Your objective> Word for word, the listing below should be printed again.

┌──

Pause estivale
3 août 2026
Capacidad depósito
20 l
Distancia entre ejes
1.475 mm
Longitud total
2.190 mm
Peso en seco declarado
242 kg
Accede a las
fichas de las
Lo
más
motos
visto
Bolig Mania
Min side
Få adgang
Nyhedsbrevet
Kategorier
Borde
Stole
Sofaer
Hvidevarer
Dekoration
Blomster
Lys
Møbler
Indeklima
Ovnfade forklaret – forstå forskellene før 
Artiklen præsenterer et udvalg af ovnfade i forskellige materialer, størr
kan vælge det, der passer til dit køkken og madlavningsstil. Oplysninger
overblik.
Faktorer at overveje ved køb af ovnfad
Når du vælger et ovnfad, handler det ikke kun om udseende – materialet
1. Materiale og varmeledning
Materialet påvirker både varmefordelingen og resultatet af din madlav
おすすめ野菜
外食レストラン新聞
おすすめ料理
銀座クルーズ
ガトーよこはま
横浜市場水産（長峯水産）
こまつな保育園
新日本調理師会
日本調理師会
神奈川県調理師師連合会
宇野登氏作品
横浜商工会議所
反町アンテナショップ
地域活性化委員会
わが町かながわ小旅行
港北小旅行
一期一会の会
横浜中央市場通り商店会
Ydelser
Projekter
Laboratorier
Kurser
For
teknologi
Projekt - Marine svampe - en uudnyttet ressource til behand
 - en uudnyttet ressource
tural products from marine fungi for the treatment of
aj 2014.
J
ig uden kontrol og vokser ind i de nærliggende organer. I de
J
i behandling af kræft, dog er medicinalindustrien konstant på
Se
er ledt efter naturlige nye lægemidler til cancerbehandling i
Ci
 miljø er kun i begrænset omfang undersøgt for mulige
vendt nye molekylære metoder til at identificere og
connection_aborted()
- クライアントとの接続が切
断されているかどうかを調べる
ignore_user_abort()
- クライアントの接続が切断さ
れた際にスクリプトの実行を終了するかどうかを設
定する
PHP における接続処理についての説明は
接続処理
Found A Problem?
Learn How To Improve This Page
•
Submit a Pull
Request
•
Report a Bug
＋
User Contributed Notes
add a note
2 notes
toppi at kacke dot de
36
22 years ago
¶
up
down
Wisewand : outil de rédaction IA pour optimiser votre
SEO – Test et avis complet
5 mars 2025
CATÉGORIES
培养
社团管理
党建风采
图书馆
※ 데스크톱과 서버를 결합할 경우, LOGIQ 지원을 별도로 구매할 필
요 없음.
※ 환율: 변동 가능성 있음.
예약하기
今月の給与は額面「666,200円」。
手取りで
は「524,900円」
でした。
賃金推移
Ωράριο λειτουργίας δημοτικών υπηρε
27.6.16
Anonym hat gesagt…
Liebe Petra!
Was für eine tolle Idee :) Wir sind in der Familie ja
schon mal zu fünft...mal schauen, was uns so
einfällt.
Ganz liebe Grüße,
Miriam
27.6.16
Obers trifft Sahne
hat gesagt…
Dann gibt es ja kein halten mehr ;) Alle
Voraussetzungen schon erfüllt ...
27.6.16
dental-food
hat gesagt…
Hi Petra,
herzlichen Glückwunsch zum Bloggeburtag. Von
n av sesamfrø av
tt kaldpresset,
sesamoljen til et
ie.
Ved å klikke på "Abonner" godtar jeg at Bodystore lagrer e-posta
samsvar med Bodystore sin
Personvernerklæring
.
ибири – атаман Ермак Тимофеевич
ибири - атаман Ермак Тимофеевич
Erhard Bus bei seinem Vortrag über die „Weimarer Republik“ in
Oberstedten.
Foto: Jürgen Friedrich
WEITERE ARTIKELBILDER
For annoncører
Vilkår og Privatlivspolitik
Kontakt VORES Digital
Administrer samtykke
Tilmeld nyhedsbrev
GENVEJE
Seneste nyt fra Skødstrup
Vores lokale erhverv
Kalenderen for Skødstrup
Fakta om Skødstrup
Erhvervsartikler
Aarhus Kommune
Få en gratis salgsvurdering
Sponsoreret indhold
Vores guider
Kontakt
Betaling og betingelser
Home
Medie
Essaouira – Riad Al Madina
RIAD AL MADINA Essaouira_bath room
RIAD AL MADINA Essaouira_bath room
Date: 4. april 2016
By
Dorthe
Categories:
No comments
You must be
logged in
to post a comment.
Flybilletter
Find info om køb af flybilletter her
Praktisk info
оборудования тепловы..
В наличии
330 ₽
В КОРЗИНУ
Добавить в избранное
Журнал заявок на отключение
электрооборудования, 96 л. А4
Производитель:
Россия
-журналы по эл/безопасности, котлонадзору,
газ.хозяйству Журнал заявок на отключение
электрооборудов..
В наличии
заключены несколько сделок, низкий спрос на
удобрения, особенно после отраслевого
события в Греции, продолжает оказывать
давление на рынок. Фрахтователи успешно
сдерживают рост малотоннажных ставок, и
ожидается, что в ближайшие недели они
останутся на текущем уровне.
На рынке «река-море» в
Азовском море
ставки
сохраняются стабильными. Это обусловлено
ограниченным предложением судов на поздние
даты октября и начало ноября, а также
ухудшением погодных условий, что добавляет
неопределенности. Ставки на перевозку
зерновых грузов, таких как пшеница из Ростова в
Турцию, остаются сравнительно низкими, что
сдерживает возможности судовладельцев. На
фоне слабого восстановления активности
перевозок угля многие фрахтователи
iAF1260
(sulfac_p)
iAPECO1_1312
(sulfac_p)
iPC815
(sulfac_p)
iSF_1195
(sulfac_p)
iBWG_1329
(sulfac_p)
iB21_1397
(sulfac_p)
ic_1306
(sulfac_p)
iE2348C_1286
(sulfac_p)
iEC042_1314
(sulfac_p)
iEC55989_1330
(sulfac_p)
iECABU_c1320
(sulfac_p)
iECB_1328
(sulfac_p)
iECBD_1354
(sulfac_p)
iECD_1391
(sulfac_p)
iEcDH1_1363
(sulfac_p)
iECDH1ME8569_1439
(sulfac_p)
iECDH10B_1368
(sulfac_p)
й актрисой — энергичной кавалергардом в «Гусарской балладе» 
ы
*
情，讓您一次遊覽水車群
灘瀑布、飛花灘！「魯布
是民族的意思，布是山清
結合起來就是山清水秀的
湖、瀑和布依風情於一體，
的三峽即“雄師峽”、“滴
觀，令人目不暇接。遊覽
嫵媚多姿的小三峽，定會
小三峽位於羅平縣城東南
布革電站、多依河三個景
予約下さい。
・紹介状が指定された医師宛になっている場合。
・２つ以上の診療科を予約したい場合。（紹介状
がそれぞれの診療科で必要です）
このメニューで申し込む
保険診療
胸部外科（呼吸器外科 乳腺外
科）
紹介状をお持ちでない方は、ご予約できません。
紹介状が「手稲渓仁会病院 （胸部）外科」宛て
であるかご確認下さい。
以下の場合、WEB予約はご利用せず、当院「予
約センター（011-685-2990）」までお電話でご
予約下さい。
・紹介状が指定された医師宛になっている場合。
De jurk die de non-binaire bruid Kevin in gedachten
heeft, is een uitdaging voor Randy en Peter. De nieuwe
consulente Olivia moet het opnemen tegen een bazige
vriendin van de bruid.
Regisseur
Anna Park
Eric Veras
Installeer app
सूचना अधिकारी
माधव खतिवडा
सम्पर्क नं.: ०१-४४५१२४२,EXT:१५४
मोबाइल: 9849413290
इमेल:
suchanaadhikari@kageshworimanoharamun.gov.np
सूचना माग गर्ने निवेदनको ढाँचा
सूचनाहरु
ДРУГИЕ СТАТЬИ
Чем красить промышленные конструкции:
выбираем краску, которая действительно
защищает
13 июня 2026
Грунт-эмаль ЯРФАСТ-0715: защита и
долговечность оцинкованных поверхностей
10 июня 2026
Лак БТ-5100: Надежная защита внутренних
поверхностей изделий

└──

Result of the task>
Pause estivale
3 août 2026
Capacidad depósito
20 l
Distancia entre ejes
1.475 mm
Longitud total
2.190 mm
Peso en seco declarado
242 kg
Accede a las
fichas de las
Lo
más
motos
visto
Bolig Mania
Min side
Få adgang
Nyhedsbrevet
Kategorier
Borde
Stole
Sofaer
Hvidevarer
Dekoration
Blomster
Lys
Møbler
Indeklima
Ovnfade forklaret – forstå forskellene før 
Artiklen præsenterer et udvalg af ovnfade i forskellige materialer, størr
kan vælge det, der passer til dit køkken og madlavningsstil. Oplysninger
overblik.
Faktorer at overveje ved køb af ovnfad
Når du vælger et ovnfad, handler det ikke kun om udseende – materialet
1. Materiale og varmeledning
Materialet påvirker både varmefordelingen og resultatet af din madlav
おすすめ野菜
外食レストラン新聞
おすすめ料理
銀座クルーズ
ガトーよこはま
横浜市場水産（長峯水産）
こまつな保育園
新日本調理師会
日本調理師会
神奈川県調理師師連合会
宇野登氏作品
横浜商工会議所
反町アンテナショップ
地域活性化委員会
わが町かながわ小旅行
港北小旅行
一期一会の会
横浜中央市場通り商店会
Ydelser
Projekter
Laboratorier
Kurser
For
teknologi
Projekt - Marine svampe - en uudnyttet ressource til behand
 - en uudnyttet ressource
tural products from marine fungi for the treatment of
aj 2014.
J
ig uden kontrol og vokser ind i de nærliggende organer. I de
J
i behandling af kræft, dog er medicinalindustrien konstant på
Se
er ledt efter naturlige nye lægemidler til cancerbehandling i
Ci
 miljø er kun i begrænset omfang undersøgt for mulige
vendt nye molekylære metoder til at identificere og
connection_aborted()
- クライアントとの接続が切
断されているかどうかを調べる
ignore_user_abort()
- クライアントの接続が切断さ
れた際にスクリプトの実行を終了するかどうかを設
定する
PHP における接続処理についての説明は
接続処理
Found A Problem?
Learn How To Improve This Page
•
Submit a Pull
Request
•
Report a Bug
＋
User Contributed Notes
add a note
2 notes
toppi at kacke dot de
36
22 years ago
¶
up
down
Wisewand : outil de rédaction IA pour optimiser votre
SEO – Test et avis complet
5 mars 2025
CATÉGORIES
培养
社团管理
党建风采
图书馆
※ 데스크톱과 서버를 결합할 경우, LOGIQ 지원을 별도로 구매할 필
요 없음.
※ 환율: 변동 가능성 있음.
예약하기
今月の給与は額面「666,200円」。
手取りで
は「524,900円」
でした。
賃金推移
Ωράριο λειτουργίας δημοτικών υπηρε
27.6.16
Anonym hat gesagt…
Liebe Petra!
Was für eine tolle Idee :) Wir sind in der Familie ja
schon mal zu fünft...mal schauen, was uns so
einfällt.
Ganz liebe Grüße,
Miriam
27.6.16
Obers trifft Sahne
hat gesagt…
Dann gibt es ja kein halten mehr ;) Alle
Voraussetzungen schon erfüllt ...
27.6.16
dental-food
hat gesagt…
Hi Petra,
herzlichen Glückwunsch zum Bloggeburtag. Von
n av sesamfrø av
tt kaldpresset,
sesamoljen til et
ie.
Ved å klikke på "Abonner" godtar jeg at Bodystore lagrer e-posta
samsvar med Bodystore sin
Personvernerklæring
.
ибири – атаман Ермак Тимофеевич
ибири - атаман Ермак Тимофеевич
Erhard Bus bei seinem Vortrag über die „Weimarer Republik“ in
Oberstedten.
Foto: Jürgen Friedrich
WEITERE ARTIKELBILDER
For annoncører
Vilkår og Privatlivspolitik
Kontakt VORES Digital
Administrer samtykke
Tilmeld nyhedsbrev
GENVEJE
Seneste nyt fra Skødstrup
Vores lokale erhverv
Kalenderen for Skødstrup
Fakta om Skødstrup
Erhvervsartikler
Aarhus Kommune
Få en gratis salgsvurdering
Sponsoreret indhold
Vores guider
Kontakt
Betaling og betingelser
Home
Medie
Essaouira – Riad Al Madina
RIAD AL MADINA Essaouira_bath room
RIAD AL MADINA Essaouira_bath room
Date: 4. april 2016
By
Dorthe
Categories:
No comments
You must be
logged in
to post a comment.
Flybilletter
Find info om køb af flybilletter her
Praktisk info
оборудования тепловы..
В наличии
330 ₽
В КОРЗИНУ
Добавить в избранное
Журнал заявок на отключение
электрооборудования, 96 л. А4
Производитель:
Россия
-журналы по эл/безопасности, котлонадзору,
газ.хозяйству Журнал заявок на отключение
электрооборудов..
В наличии
заключены несколько сделок, низкий спрос на
удобрения, особенно после отраслевого
события в Греции, продолжает оказывать
давление на рынок. Фрахтователи успешно
сдерживают рост малотоннажных ставок, и
ожидается, что в ближайшие недели они
останутся на текущем уровне.
На рынке «река-море» в
Азовском море
ставки
сохраняются стабильными. Это обусловлено
ограниченным предложением судов на поздние
даты октября и начало ноября, а также
ухудшением погодных условий, что добавляет
неопределенности. Ставки на перевозку
зерновых грузов, таких как пшеница из Ростова в
Турцию, остаются сравнительно низкими, что
сдерживает возможности судовладельцев. На
фоне слабого восстановления активности
перевозок угля многие фрахтователи
iAF1260
(sulfac_p)
iAPECO1_1312
(sulfac_p)
iPC815
(sulfac_p)
iSF_1195
(sulfac_p)
iBWG_1329
(sulfac_p)
iB21_1397
(sulfac_p)
ic_1306
(sulfac_p)
iE2348C_1286
(sulfac_p)
iEC042_1314
(sulfac_p)
iEC55989_1330
(sulfac_p)
iECABU_c1320
(sulfac_p)
iECB_1328
(sulfac_p)
iECBD_1354
(sulfac_p)
iECD_1391
(sulfac_p)
iEcDH1_1363
(sulfac_p)
iECDH1ME8569_1439
(sulfac_p)
iECDH10B_1368
(sulfac_p)
й актрисой — энергичной кавалергардом в «Гусарской балладе» 
ы
*
情，讓您一次遊覽水車群
灘瀑布、飛花灘！「魯布
是民族的意思，布是山清
結合起來就是山清水秀的
湖、瀑和布依風情於一體，
的三峽即“雄師峽”、“滴
觀，令人目不暇接。遊覽
嫵媚多姿的小三峽，定會
小三峽位於羅平縣城東南
布革電站、多依河三個景
予約下さい。
・紹介状が指定された医師宛になっている場合。
・２つ以上の診療科を予約したい場合。（紹介状
がそれぞれの診療科で必要です）
このメニューで申し込む
保険診療
胸部外科（呼吸器外科 乳腺外
科）
紹介状をお持ちでない方は、ご予約できません。
紹介状が「手稲渓仁会病院 （胸部）外科」宛て
であるかご確認下さい。
以下の場合、WEB予約はご利用せず、当院「予
約センター（011-685-2990）」までお電話でご
予約下さい。
・紹介状が指定された医師宛になっている場合。
De jurk die de non-binaire bruid Kevin in gedachten
heeft, is een uitdaging voor Randy en Peter. De nieuwe
consulente Olivia moet het opnemen tegen een bazige
vriendin van de bruid.
Regisseur
Anna Park
Eric Veras
Installeer app
सूचना अधिकारी
माधव खतिवडा
सम्पर्क नं.: ०१-४४५१२४२,EXT:१५४
मोबाइल: 9849413290
इमेल:
suchanaadhikari@kageshworimanoharamun.gov.np
सूचना माग गर्ने निवेदनको ढाँचा
सूचनाहरु
ДРУГИЕ СТАТЬИ
Чем красить промышленные конструкции:
выбираем краску, которая действительно
защищает
13 июня 2026
Грунт-эмаль ЯРФАСТ-0715: защита и
долговечность оцинкованных поверхностей
10 июня 2026
Лак БТ-5100: Надежная защита внутренних
поверхностей изделий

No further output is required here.